Thank you! That's very helpful. Would a filter be needed along with this? Sorry if this is a painfully stupid question, just wondering about how much interference/noise will be an issue,

you can implement a digital filter in arduino.
Until you try it you wont know what the sources and levels of interference are.
Having tried it you could move from the arduino's native ADC to using a better ADC.

Read this thread regarding noise decoupliong and grounding

https://forum.arduino.cc/index.php?topic=733205.msg4937466#msg4937466

better ADC's

This is great John thanks very much!

Coincidentally my testbook on DSP, "Digital Signal Processing a Practical Approach", Ifeachor&Jervis,
has biomedical signal processing as worked examples including EEG and ECG. From what I remember
you'd normally use a high order phase-linear FIR bandpass filter on such signals to knock out mains
frequencies and above, and DC drifts. Mains frequency and its harmonics are a major source of
interference.

I think its quite a lot of work to get high quality signals as you'd need good analog anti-alias filter,
then sampling around several 100 Hz, then perhaps 100+ tap FIR lowpass filter with cutoff 40Hz or so,
an IIR filter to lose DC drift, and all for many channels simultaneously?

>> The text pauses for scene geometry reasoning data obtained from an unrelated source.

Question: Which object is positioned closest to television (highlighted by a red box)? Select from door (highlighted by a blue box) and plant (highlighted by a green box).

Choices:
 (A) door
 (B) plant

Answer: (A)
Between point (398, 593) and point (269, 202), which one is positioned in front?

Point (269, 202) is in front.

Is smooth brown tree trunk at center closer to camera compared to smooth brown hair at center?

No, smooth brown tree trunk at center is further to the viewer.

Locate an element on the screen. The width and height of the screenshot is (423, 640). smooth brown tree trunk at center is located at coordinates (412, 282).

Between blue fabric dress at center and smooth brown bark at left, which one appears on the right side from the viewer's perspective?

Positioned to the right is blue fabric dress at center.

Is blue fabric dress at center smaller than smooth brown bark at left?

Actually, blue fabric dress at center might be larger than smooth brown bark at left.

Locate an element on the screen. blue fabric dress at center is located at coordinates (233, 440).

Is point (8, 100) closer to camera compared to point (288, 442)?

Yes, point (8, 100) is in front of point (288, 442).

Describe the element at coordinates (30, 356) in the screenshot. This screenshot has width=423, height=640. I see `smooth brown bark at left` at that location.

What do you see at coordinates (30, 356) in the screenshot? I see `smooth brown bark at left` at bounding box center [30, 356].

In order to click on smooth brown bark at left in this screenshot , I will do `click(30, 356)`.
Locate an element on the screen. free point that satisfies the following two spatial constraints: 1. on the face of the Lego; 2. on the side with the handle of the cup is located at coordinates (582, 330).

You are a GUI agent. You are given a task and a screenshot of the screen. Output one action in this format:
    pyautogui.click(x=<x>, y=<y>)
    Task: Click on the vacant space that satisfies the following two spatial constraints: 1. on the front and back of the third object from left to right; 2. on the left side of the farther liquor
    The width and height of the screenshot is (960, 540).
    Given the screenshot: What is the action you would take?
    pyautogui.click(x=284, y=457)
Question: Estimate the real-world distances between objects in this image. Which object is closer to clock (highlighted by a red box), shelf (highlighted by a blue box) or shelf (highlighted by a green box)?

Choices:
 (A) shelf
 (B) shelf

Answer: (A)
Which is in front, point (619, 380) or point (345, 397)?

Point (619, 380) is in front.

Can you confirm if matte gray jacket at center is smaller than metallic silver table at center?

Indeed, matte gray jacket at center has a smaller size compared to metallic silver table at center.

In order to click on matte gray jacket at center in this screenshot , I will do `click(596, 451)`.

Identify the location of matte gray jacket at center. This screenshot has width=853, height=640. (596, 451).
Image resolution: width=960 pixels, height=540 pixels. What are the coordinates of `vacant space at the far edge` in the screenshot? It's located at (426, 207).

Hi Mark - I used to work as an electroencephalographer.
EEG signals are much smaller than ECG, and muscle EMG was also an issue. We certainly in those days didnt have ANY advanced filtering. The LF signals were chnged to AC with electromechanical choppers!

However in the scenario described these are not present, and i believe other sources of interference can easily be minimised.

Need to carry out the experiment first!